Buffalo Common Council approves mayor's budget proposal

May 21, 2021

The City of Buffalo has a budget for the fiscal year starting in July, with few changes from Mayor Byron Brown's proposal.

Common Council members on Thursday approved a $535 million budget in the isolation of a pandemic.

"We have not laid one person off," said the South District's Chris Scanlon. "The City of Buffalo has not laid off one person as a result of this pandemic. Not a single service has been cut."

It's an essentially balanced budget, much different from last year, when the city approved a budget with a $65 million deficit on Brown's premise that Washington would throw money at the revenue problems of local governments across the country.

Credit City of Buffalo

"Hard work sometimes pays off. Sometimes it doesn't. But, boy-oh-boy, luck sure does," said the North District's Joe Golombek. "Who would have thought that the Democrats would capute the presidency, the Congress, the Senate and be able to put together a package of $300 and some million dollars for the City of Buffalo?"

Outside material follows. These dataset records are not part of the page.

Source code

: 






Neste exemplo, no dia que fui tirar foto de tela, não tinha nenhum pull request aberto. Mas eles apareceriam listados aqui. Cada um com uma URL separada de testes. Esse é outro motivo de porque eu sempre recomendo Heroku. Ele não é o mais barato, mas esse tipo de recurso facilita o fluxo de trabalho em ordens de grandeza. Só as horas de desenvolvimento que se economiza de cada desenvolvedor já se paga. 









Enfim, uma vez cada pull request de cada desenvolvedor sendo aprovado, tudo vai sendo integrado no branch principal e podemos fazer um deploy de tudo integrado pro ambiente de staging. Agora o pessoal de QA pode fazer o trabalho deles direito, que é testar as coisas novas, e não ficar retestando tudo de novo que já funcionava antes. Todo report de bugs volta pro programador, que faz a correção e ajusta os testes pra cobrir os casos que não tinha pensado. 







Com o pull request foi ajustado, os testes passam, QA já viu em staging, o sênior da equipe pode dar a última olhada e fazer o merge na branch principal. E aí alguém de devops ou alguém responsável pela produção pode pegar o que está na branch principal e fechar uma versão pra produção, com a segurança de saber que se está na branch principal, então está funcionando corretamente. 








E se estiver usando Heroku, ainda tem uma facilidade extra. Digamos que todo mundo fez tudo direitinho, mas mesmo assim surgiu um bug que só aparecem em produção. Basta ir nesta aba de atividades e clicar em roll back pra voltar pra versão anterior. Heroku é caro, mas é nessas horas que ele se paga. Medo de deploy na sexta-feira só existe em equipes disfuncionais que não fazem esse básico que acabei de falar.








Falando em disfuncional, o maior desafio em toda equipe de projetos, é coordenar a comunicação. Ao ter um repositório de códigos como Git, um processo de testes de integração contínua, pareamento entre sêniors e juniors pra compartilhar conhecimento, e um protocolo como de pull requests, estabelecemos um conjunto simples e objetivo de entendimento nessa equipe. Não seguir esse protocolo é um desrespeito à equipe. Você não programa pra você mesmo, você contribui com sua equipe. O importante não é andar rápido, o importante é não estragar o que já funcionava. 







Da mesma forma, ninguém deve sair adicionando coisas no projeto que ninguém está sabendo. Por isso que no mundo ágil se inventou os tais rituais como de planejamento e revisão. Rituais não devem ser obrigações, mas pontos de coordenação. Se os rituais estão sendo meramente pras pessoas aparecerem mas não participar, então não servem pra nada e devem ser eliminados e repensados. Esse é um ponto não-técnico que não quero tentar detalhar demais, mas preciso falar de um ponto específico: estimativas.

The budget slightly cuts spending for the Police Department because of supply cuts and new officers coming on the force at lower salaries than retiring veterans. Council President Darius Pridgen said plans to alter the way the department works, like social workers for mental health crises, could not be put together in time for the start of the budget year.

"Specialists being available during some of the most busy hours, which is usually, when we look at the data, from 5 o'clock to about 1 o'clock. We did not get that in this budget because of the complexity to find out what it would cost," Pridgen said. "Also, it's a police union issue, not issue, but police union contract, that would have to be worked through."

Pridgen said there is a written deal to put this all together, including how much it will cost.

There will be plenty of money, with Washington, DC to send more than $300 million from the most recent stimulus bill. For individual councilmembers, that will yield $1.35 million, divided equally, for neighborhood inititatives like speed bumps, pavement markings and crosswalks. That also would allow for the school zone speed cameras, now the subject of a lawsuit, to be abolished on Tuesday.